Big Time Cell Phone Corporation just announced a cut in their annual dividend from $3.14 to $2.05 per share (year 1 dividend). Big Time has announced the investment in a new indestructible smart phone. Prior to this announcement, analysts believe dividends would grow at 2.50% into the foreseeable future, and the stock was priced at $17.50. After the announcement, the expectation is that dividends will now grow at a 3.53% rate.

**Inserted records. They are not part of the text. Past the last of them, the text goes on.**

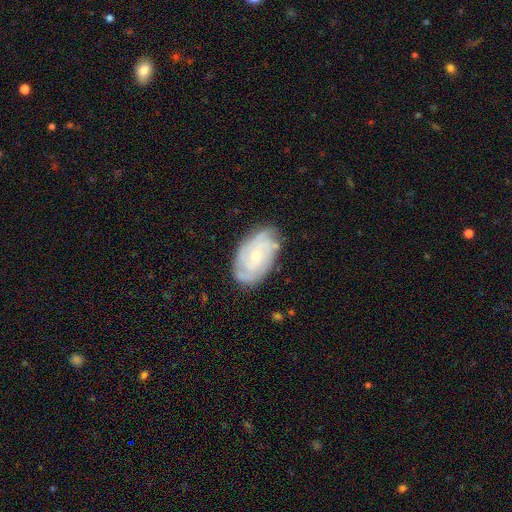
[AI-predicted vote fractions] A featured or disk galaxy (70%) with no bar (74%), tight (68%) spiral arms (89%) and a small central bulge (69%).

Vote fractions:
- Smooth or featured? featured or disk: 70% / smooth: 23% / star or artifact: 7%
- Edge-on disk? no: 95% / yes: 5%
- Bar? no: 74% / weak: 23% / strong: 4%
- Spiral arms? yes: 89% / no: 11%
- Spiral winding? tight: 68% / medium: 25% / loose: 7%
- Spiral arm count? can't tell: 45% / 2: 17% / 3: 16% / 4: 12% / more than 4: 5% / 1: 4%
- Bulge size? small: 69% / moderate: 26% / none: 3% / large: 1% / dominant: 1%
- Merging? none: 75% / minor disturbance: 19% / major disturbance: 5% / merger: 1%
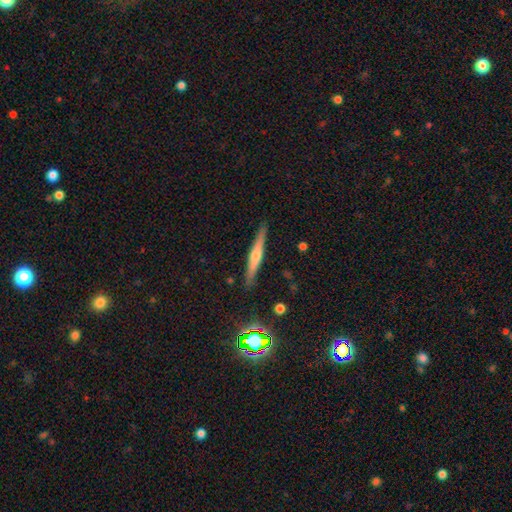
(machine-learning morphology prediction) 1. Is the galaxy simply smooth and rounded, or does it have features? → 63% featured or disk, 28% smooth, 10% star or artifact.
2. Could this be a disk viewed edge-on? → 97% yes, 3% no.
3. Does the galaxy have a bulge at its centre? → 75% rounded, 15% none, 10% boxy.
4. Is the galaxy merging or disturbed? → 89% none, 8% minor disturbance, 2% major disturbance, 1% merger.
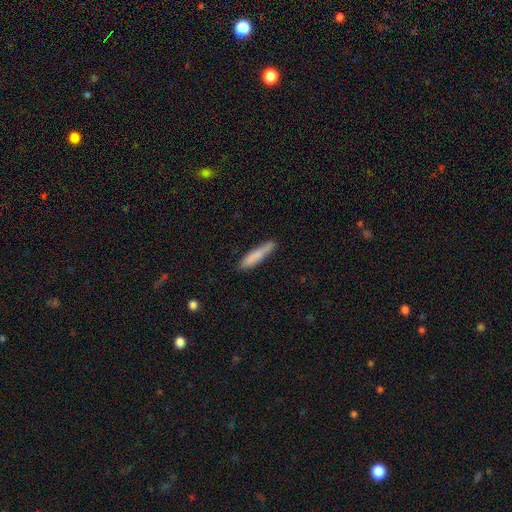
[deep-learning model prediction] smooth 80%, featured or disk 14%, star or artifact 6%. Down the decision tree: how rounded — cigar-shaped (89%); merging — none (82%).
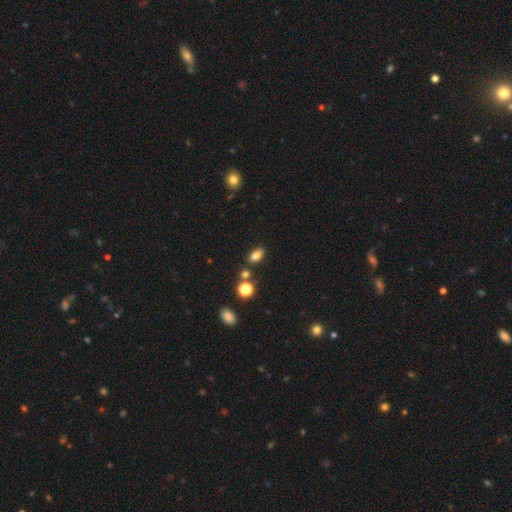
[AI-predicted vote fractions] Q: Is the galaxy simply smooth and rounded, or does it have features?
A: smooth — 80%.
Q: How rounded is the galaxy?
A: in between — 82%.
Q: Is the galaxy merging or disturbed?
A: none — 76%.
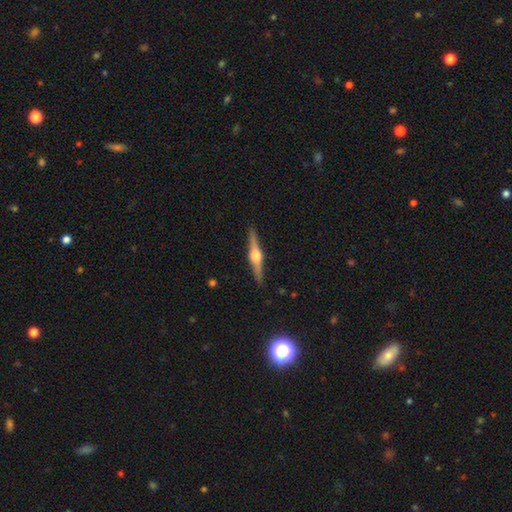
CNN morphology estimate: featured or disk 81%, smooth 14%, star or artifact 5%. Down the decision tree: edge-on disk — yes (98%); edge-on bulge — rounded (95%); merging — none (91%).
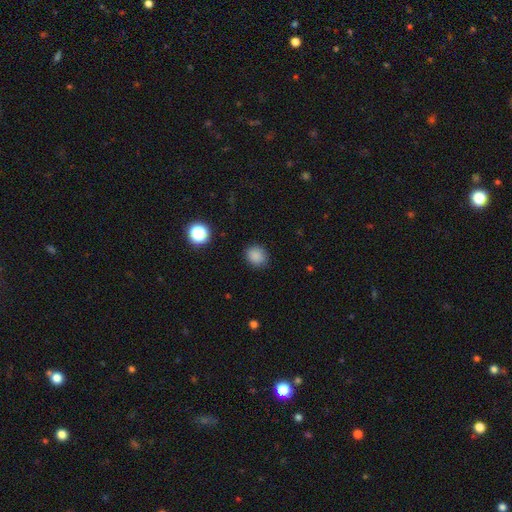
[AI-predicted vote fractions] Morphology: type=smooth (85%); roundness=round (73%); merging=none (87%).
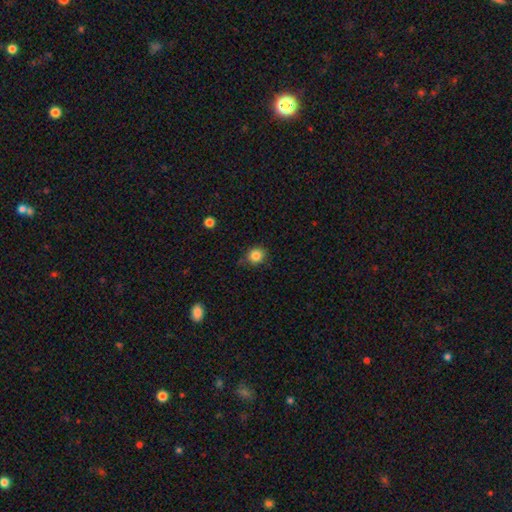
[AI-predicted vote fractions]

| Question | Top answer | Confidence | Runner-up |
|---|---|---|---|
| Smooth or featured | smooth | 85% | star or artifact (11%) |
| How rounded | round | 82% | in between (17%) |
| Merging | none | 78% | minor disturbance (17%) |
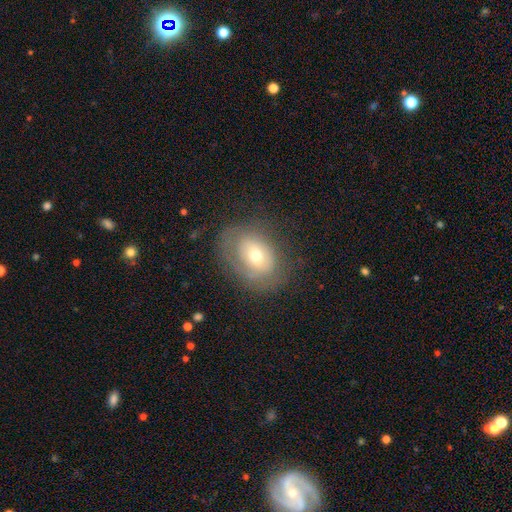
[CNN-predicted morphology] smooth-or-featured: smooth: 50% | featured or disk: 40% | star or artifact: 10%
  how-rounded: in between: 67% | round: 32% | cigar-shaped: 1%
  merging: none: 69% | minor disturbance: 19% | major disturbance: 11% | merger: 1%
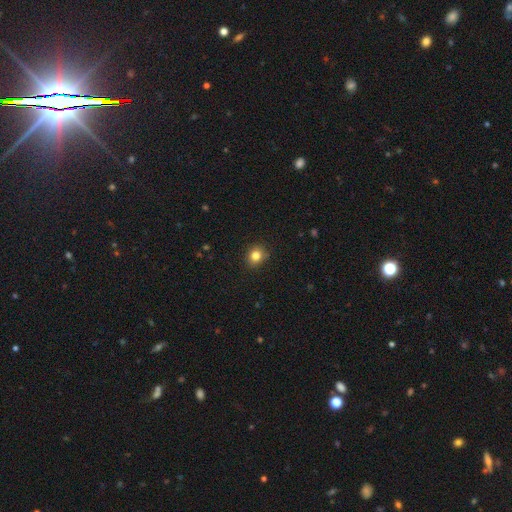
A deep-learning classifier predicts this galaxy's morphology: Smooth or featured?
  - smooth: 82% *
  - star or artifact: 12%
  - featured or disk: 6%
How rounded?
  - round: 76% *
  - in between: 23%
  - cigar-shaped: 1%
Merging?
  - none: 86% *
  - minor disturbance: 11%
  - major disturbance: 2%
  - merger: 1%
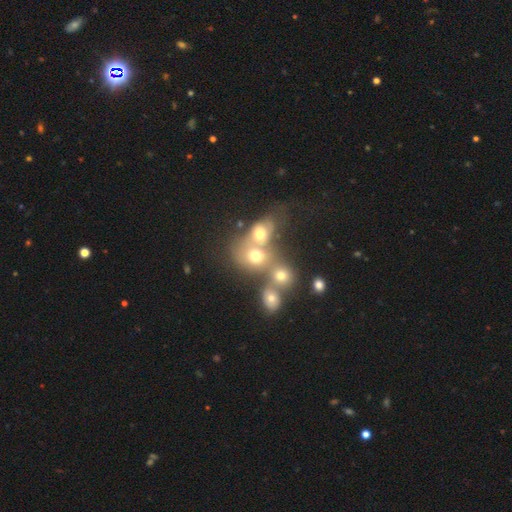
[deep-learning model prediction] Q: Smooth or featured?
A: smooth (62%); runner-up: featured or disk (21%)
Q: How rounded?
A: round (65%); runner-up: in between (34%)
Q: Merging?
A: merger (57%); runner-up: none (30%)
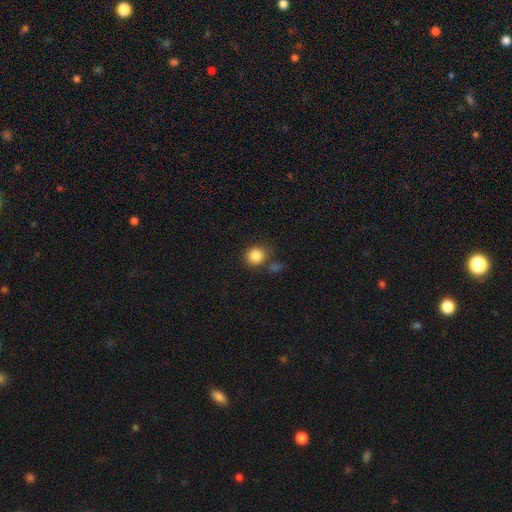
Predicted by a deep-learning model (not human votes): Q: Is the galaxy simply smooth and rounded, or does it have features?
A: smooth — 86%.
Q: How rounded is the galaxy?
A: round — 88%.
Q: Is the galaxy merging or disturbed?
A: none — 71%.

What is the new price of the stock after the announcement?

1 answer

To calculate the new price of the stock after the announcement, we can use the Gordon Growth Model (also known as the Dividend Discount Model). The formula for this model is:

\[ P = \frac{D_1}{r - g} \]

Where:

  • \( P \) = Price of the stock
  • \( D_1 \) = Dividend in the next year
  • \( r \) = Required rate of return
  • \( g \) = Growth rate of dividends

Step 1: Identify the new dividend and growth rate

From the information provided:

  • The new dividend (D₁) is $2.05.
  • The new growth rate (g) is 3.53% or 0.0353 in decimal.

Step 2: Estimate the required rate of return (r)

Before the announcement, the stock price was $17.50, and the dividend was initially $3.14. Using the initial growth rate of 2.50% (or 0.025 in decimal), we can calculate the required rate of return \( r \) prior to the announcement:

\[ P = \frac{D_1}{r - g} \]

Using \( D_1 = 3.14 \), \( g = 0.025 \), and \( P = 17.50 \):

\[ 17.50 = \frac{3.14}{r - 0.025} \]

Cross-multiplying gives us:

\[ 17.50(r - 0.025) = 3.14 \]

Expanding and solving for r:

\[ 17.50r - 0.4375 = 3.14 \]

\[ 17.50r = 3.14 + 0.4375 \]

\[ 17.50r = 3.5775 \]

\[ r = \frac{3.5775}{17.50} \approx 0.2045 \text{ or } 20.45% \]

Step 3: Calculate the new price of the stock

Now that we have \( r \approx 0.2045 \) and \( g = 0.0353 \), we can use the Gordon Growth Model again to find the new price \( P \):

\[ P = \frac{D_1}{r - g} = \frac{2.05}{0.2045 - 0.0353} \]

Calculating the denominator:

\[ r - g \approx 0.2045 - 0.0353 \approx 0.1692 \]

Now substituting in the values:

\[ P = \frac{2.05}{0.1692} \approx 12.13 \]

Conclusion

Therefore, the new price of the stock after the announcement is approximately $12.13.